Thursday, November 4, 2021

Merlin Stone is back, baby

Wengrow and Graeber have a book out. Joining the ranks of Murray and Herrnstein, and of Cochran and Harpending, and of Koren and Nevo... only half that team will be available to take future questions. Anyway NYT has run a summary but it's paywalled, so let's go with Steve Sailer's adaptation.

The Dawn of Everything: A New History of Humanity pretends to be a deep history of the urban Balkans before (Egyptian / Sumerian) literacy, so, you know - catnip for me. The era is Cucuteni: 4100-3300 Based Count. Sailer thinks the authors are on the Left but, if they use Based Count, they're not wholly antiChrist. They also prefer lower government to higher.

Sailer calls shenanigans that these citizens were Marija Gimbutas' Old Europe with "Merlin Stone"'s female God; they had walls, which means they protected themselves from raiders, and maybe even from professional warriors. I do recall some vicious city-on-city wars up on the Rhine before that key 4100 BC century. Also one might bring genetics that these guys were polygynous. Although by 4100 BC they might have cut down on that, because of the obvious "homozygosity" that practice must entail.

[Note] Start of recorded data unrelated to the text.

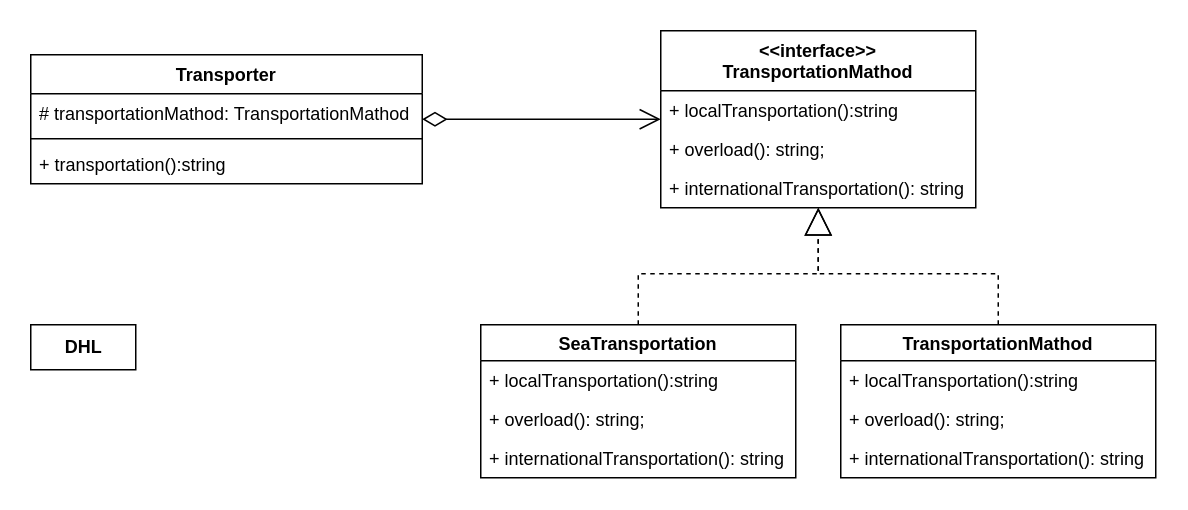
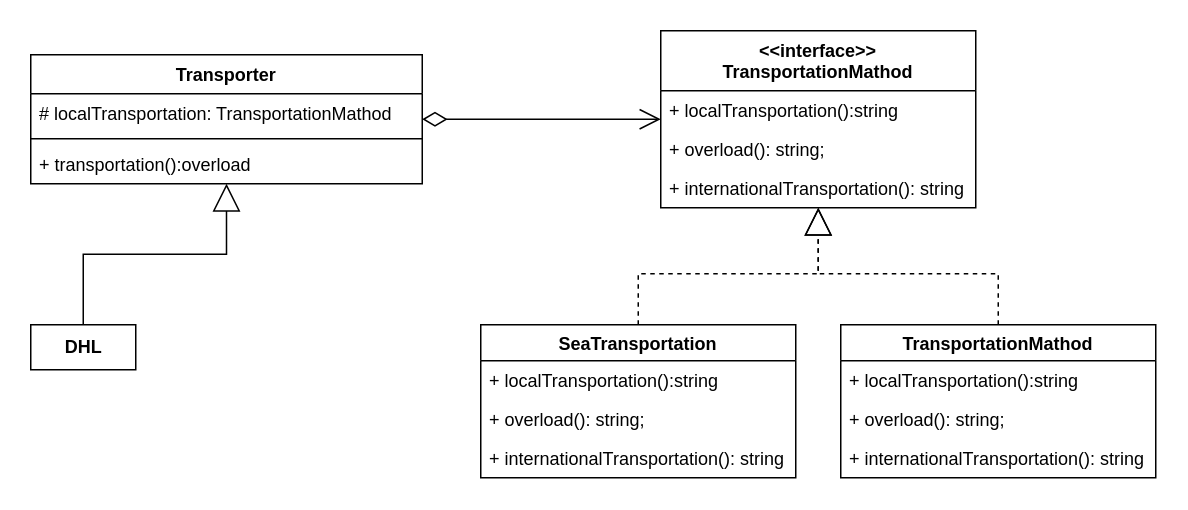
  <mxCell id="0" />
  <mxCell id="1" parent="0" />
  <mxCell id="2" value="Transporter" style="swimlane;fontStyle=1;align=center;verticalAlign=top;childLayout=stackLayout;horizontal=1;startSize=26;horizontalStack=0;resizeParent=1;resizeParentMax=0;resizeLast=0;collapsible=1;marginBottom=0;" parent="1" vertex="1"><mxGeometry x="20" y="36" width="261" height="86" as="geometry" /></mxCell>
- <mxCell id="3" value="# transportationMathod: TransportationMathod" style="text;strokeColor=none;fillColor=none;align=left;verticalAlign=top;spacingLeft=4;spacingRight=4;overflow=hidden;rotatable=0;points=[[0,0.5],[1,0.5]];portConstraint=eastwest;" parent="2" vertex="1"><mxGeometry y="26" width="261" height="26" as="geometry" /></mxCell>
+ <mxCell id="3" value="# localTransportation: TransportationMathod" style="text;strokeColor=none;fillColor=none;align=left;verticalAlign=top;spacingLeft=4;spacingRight=4;overflow=hidden;rotatable=0;points=[[0,0.5],[1,0.5]];portConstraint=eastwest;" parent="2" vertex="1"><mxGeometry y="26" width="261" height="26" as="geometry" /></mxCell>
  <mxCell id="4" value="" style="line;strokeWidth=1;fillColor=none;align=left;verticalAlign=middle;spacingTop=-1;spacingLeft=3;spacingRight=3;rotatable=0;labelPosition=right;points=[];portConstraint=eastwest;strokeColor=inherit;" parent="2" vertex="1"><mxGeometry y="52" width="261" height="8" as="geometry" /></mxCell>
- <mxCell id="5" value="+ transportation():string" style="text;strokeColor=none;fillColor=none;align=left;verticalAlign=top;spacingLeft=4;spacingRight=4;overflow=hidden;rotatable=0;points=[[0,0.5],[1,0.5]];portConstraint=eastwest;" parent="2" vertex="1"><mxGeometry y="60" width="261" height="26" as="geometry" /></mxCell>
+ <mxCell id="5" value="+ transportation():overload" style="text;strokeColor=none;fillColor=none;align=left;verticalAlign=top;spacingLeft=4;spacingRight=4;overflow=hidden;rotatable=0;points=[[0,0.5],[1,0.5]];portConstraint=eastwest;" parent="2" vertex="1"><mxGeometry y="60" width="261" height="26" as="geometry" /></mxCell>
  <mxCell id="6" value="&lt;span style=&quot;font-weight: 700;&quot;&gt;DHL&lt;/span&gt;" style="html=1;" parent="1" vertex="1"><mxGeometry x="20" y="216" width="70" height="30" as="geometry" /></mxCell>
+ <mxCell id="7" value="" style="endArrow=block;endSize=16;endFill=0;html=1;rounded=0;edgeStyle=orthogonalEdgeStyle;" parent="1" source="6" target="2" edge="1"><mxGeometry x="0.25" y="60" width="160" relative="1" as="geometry"><mxPoint x="220" y="376" as="sourcePoint" /><mxPoint x="380" y="376" as="targetPoint" /><mxPoint as="offset" /></mxGeometry></mxCell>
  <mxCell id="8" value="" style="edgeStyle=orthogonalEdgeStyle;rounded=0;orthogonalLoop=1;jettySize=auto;html=1;endArrow=block;endFill=0;dashed=1;endSize=16;" parent="1" source="14" target="10" edge="1"><mxGeometry relative="1" as="geometry" /></mxCell>
  <mxCell id="9" value="" style="edgeStyle=orthogonalEdgeStyle;rounded=0;orthogonalLoop=1;jettySize=auto;html=1;dashed=1;endArrow=block;endFill=0;endSize=16;" parent="1" source="18" target="10" edge="1"><mxGeometry relative="1" as="geometry" /></mxCell>
  <mxCell id="10" value="&lt;&lt;interface&gt;&gt;&#10;TransportationMathod" style="swimlane;fontStyle=1;childLayout=stackLayout;horizontal=1;startSize=40;fillColor=none;horizontalStack=0;resizeParent=1;resizeParentMax=0;resizeLast=0;collapsible=1;marginBottom=0;" parent="1" vertex="1"><mxGeometry x="440" y="20" width="210" height="118" as="geometry" /></mxCell>
  <mxCell id="11" value="+ localTransportation():string" style="text;strokeColor=none;fillColor=none;align=left;verticalAlign=top;spacingLeft=4;spacingRight=4;overflow=hidden;rotatable=0;points=[[0,0.5],[1,0.5]];portConstraint=eastwest;" parent="10" vertex="1"><mxGeometry y="40" width="210" height="26" as="geometry" /></mxCell>
  <mxCell id="12" value="+ overload(): string;" style="text;strokeColor=none;fillColor=none;align=left;verticalAlign=top;spacingLeft=4;spacingRight=4;overflow=hidden;rotatable=0;points=[[0,0.5],[1,0.5]];portConstraint=eastwest;" parent="10" vertex="1"><mxGeometry y="66" width="210" height="26" as="geometry" /></mxCell>
  <mxCell id="13" value="+ internationalTransportation(): string" style="text;strokeColor=none;fillColor=none;align=left;verticalAlign=top;spacingLeft=4;spacingRight=4;overflow=hidden;rotatable=0;points=[[0,0.5],[1,0.5]];portConstraint=eastwest;" parent="10" vertex="1"><mxGeometry y="92" width="210" height="26" as="geometry" /></mxCell>
  <mxCell id="14" value="TransportationMathod" style="swimlane;fontStyle=1;childLayout=stackLayout;horizontal=1;startSize=24;fillColor=none;horizontalStack=0;resizeParent=1;resizeParentMax=0;resizeLast=0;collapsible=1;marginBottom=0;" parent="1" vertex="1"><mxGeometry x="560" y="216" width="210" height="102" as="geometry" /></mxCell>
  <mxCell id="15" value="+ localTransportation():string" style="text;strokeColor=none;fillColor=none;align=left;verticalAlign=top;spacingLeft=4;spacingRight=4;overflow=hidden;rotatable=0;points=[[0,0.5],[1,0.5]];portConstraint=eastwest;" parent="14" vertex="1"><mxGeometry y="24" width="210" height="26" as="geometry" /></mxCell>
  <mxCell id="16" value="+ overload(): string;" style="text;strokeColor=none;fillColor=none;align=left;verticalAlign=top;spacingLeft=4;spacingRight=4;overflow=hidden;rotatable=0;points=[[0,0.5],[1,0.5]];portConstraint=eastwest;" parent="14" vertex="1"><mxGeometry y="50" width="210" height="26" as="geometry" /></mxCell>
  <mxCell id="17" value="+ internationalTransportation(): string" style="text;strokeColor=none;fillColor=none;align=left;verticalAlign=top;spacingLeft=4;spacingRight=4;overflow=hidden;rotatable=0;points=[[0,0.5],[1,0.5]];portConstraint=eastwest;" parent="14" vertex="1"><mxGeometry y="76" width="210" height="26" as="geometry" /></mxCell>
  <mxCell id="18" value="SeaTransportation" style="swimlane;fontStyle=1;childLayout=stackLayout;horizontal=1;startSize=24;fillColor=none;horizontalStack=0;resizeParent=1;resizeParentMax=0;resizeLast=0;collapsible=1;marginBottom=0;" parent="1" vertex="1"><mxGeometry x="320" y="216" width="210" height="102" as="geometry" /></mxCell>
  <mxCell id="19" value="+ localTransportation():string" style="text;strokeColor=none;fillColor=none;align=left;verticalAlign=top;spacingLeft=4;spacingRight=4;overflow=hidden;rotatable=0;points=[[0,0.5],[1,0.5]];portConstraint=eastwest;" parent="18" vertex="1"><mxGeometry y="24" width="210" height="26" as="geometry" /></mxCell>
  <mxCell id="20" value="+ overload(): string;" style="text;strokeColor=none;fillColor=none;align=left;verticalAlign=top;spacingLeft=4;spacingRight=4;overflow=hidden;rotatable=0;points=[[0,0.5],[1,0.5]];portConstraint=eastwest;" parent="18" vertex="1"><mxGeometry y="50" width="210" height="26" as="geometry" /></mxCell>
  <mxCell id="21" value="+ internationalTransportation(): string" style="text;strokeColor=none;fillColor=none;align=left;verticalAlign=top;spacingLeft=4;spacingRight=4;overflow=hidden;rotatable=0;points=[[0,0.5],[1,0.5]];portConstraint=eastwest;" parent="18" vertex="1"><mxGeometry y="76" width="210" height="26" as="geometry" /></mxCell>
  <mxCell id="22" value="" style="endArrow=open;html=1;endSize=12;startArrow=diamondThin;startSize=14;startFill=0;edgeStyle=orthogonalEdgeStyle;align=left;verticalAlign=bottom;rounded=0;" parent="1" source="2" target="10" edge="1"><mxGeometry x="0.094" y="49" relative="1" as="geometry"><mxPoint x="320" y="196" as="sourcePoint" /><mxPoint x="480" y="196" as="targetPoint" /><mxPoint as="offset" /></mxGeometry></mxCell>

Sailer brings up the horse as what ended this civilisation, but - that's also where genetics come in: the real horse invasion was an Aryan-driven monster from the West Eurasian steppe. Third millennium. These cities were over a thousand years gone, and forgotten. The people who'd replaced those cities had been wiped out, and forgotten. For the Balkan urban collapse, Davidski implicated a 3400 BC yersinia. That's spread by rats and fleas - the mouse, at least, was there already by 4500 BC. A plague of squalor moves by refugees on foot, not by chevaliers.

Interesting that the 4100 BC startpoint is a century after the introduction of the Nubian cat north of the Dardanelles . . .

I agree with the book some forms of wealth, in the Chalcolithic, were not yet possible. But other forms, namely land especially grazing land, had been at a premium for centuries already by 4100 BC. The farmers by then were even calling in the old hunter-gatherers they'd ejected, because the Flintstones knew animals better. If the mouse population was being suppressed, whatever Hanta Virus aside, it leaves more calories for humans. I propose, further, that bronze - especially tin bronze - was a gatekeeper. Copper has never been cheap compared to (industrial) iron.

So far this book looks like this generation's "Merlin Stone": bad pop-hist for the usual suburban midwits. Wengrow, like Koren (and unlike Cochran and Murray) has done his late co-author a disservice, by not overhauling a terrible thesis.

Steve Sailer is doing better, but I'll nitpick his sources on what these cities looked like. Some of them have bald spots in their centre, where there are no structures. As we know from Hisarlik, if the city is on a hill - even a tel - the middle spot is the top spot, and it tends to erode first and/or to be leveled first for new structures, an Aeolic-age temple of Zeus in Hisarlik's case. This means we're not looking at some massive field in the city; we're looking at what the excavators could find. Which would account for the lack of palaces and temples; they're not missing, they're lost, maybe even deliberately dismantled.